Located 4 kilometers south of Xian City, the Big Wild Goose Pagoda is one of Xian’s most visited sights, along with the Terracotta Warriors.(Link) The pagoda is located in the Da Ci’en Temple complex.

According to legend, the pagoda got its name by an incident involving several Buddhist monks. During the Tang Dynasty Buddhist monks ate meat and one day the monks had no meat. They saw a group of wild geese flying overhead and a the monks said that he hopes that the Bodhisattva would send them meat. At that moment, one of the geese’ wings broke and it fell to the ground. All of the monks were shocked and at that point stopped eating meat. It is this incident which gave the pagoda the name ‘Big Wild Goose Pagoda’.

Built in 652 of the Tang Dynasty (618-907), the pagoda was built to store Buddhist Sutras brought back from India from the Buddhist monk Xuanzang. The monk traveled 17 years along the Silk Road to get to India and back home. He brought back 657 Buddhist Sutras, Buddhist Relics, and Buddhist Statues. Xuanzang was the first abbot of Da Ci’en Temple and supervised the pagoda’s construction.

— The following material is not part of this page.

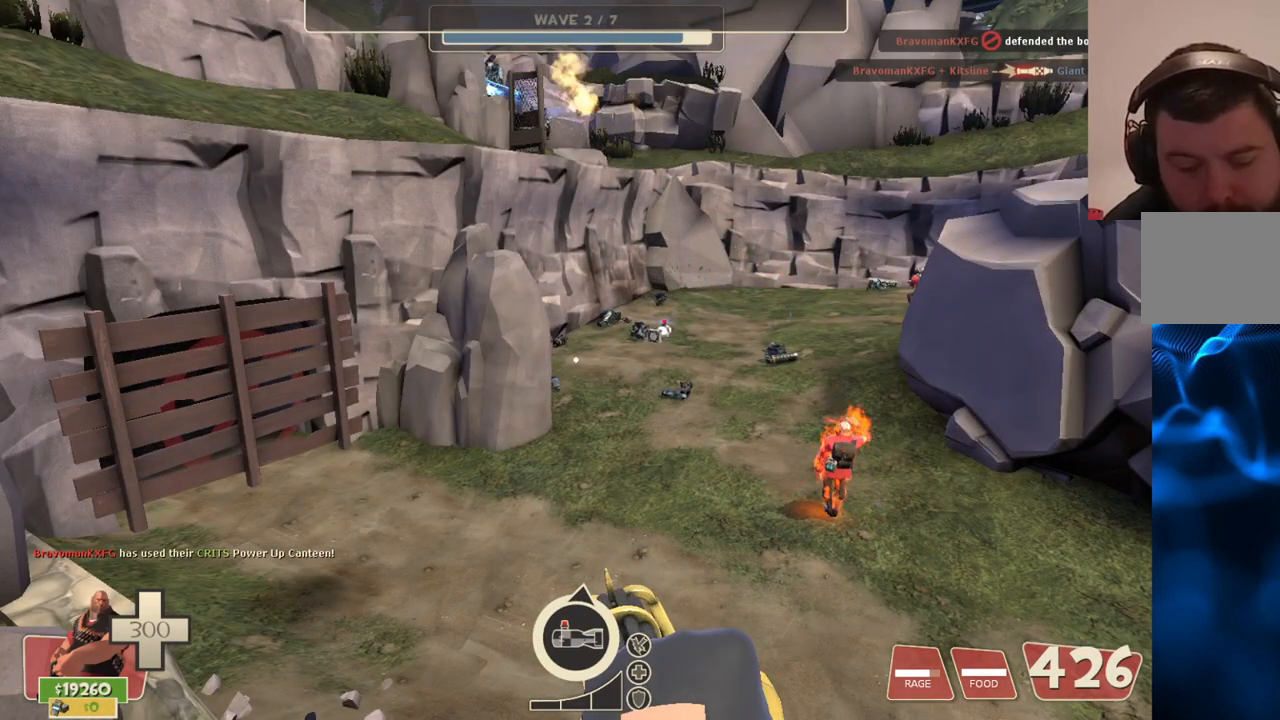
{"buttons": ["L2"], "left_stick": "center", "right_stick": "center", "events": []}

The pagoda’s original height was 60 meters with 5 interior stories. It was built of rammed earth with a stone exterior. 50 years after its initial construction, the pagoda collapsed. In 704, the Empress Wu Zetian rebuilt the pagoda adding onto it, making it 10 stories high. In 1556, a massive earthquate damaged the pagoda and it was reduced by three stories to make it at its current height 64.5 meters high with 7 stories. In the Ming Dynasty (1368-1644), the pagoda was extensively repaired. Externally, the pagoda has four sides and is quite simple, yet elegant in design. Inside the pagoda is a spiraling staircase which allows visitors to climb the pagoda and get a bird’s eye view of the surrounding area. Each floor has four arched openings on each of its four sides. The walls are engraved with images of the Buddha which were carved in the Tang Dynasty.

Da Ci’en Temple
The temple complex which houses the pagoda was built in 648 to commemorate the death of a queen. The Emperor ordered the temple built and named it ‘Ci’en’, which means Mercy and Kindness. It was the largest and most beautiful temple in the country at that time. The temple today, occupies an area of 32,314 square meters, one seventh of the temple’s original size. The temple is dotted with ancient relics, and small garden areas. The temple’s beauty and peaceful atmosphere make it a wonderful addition to all China tours.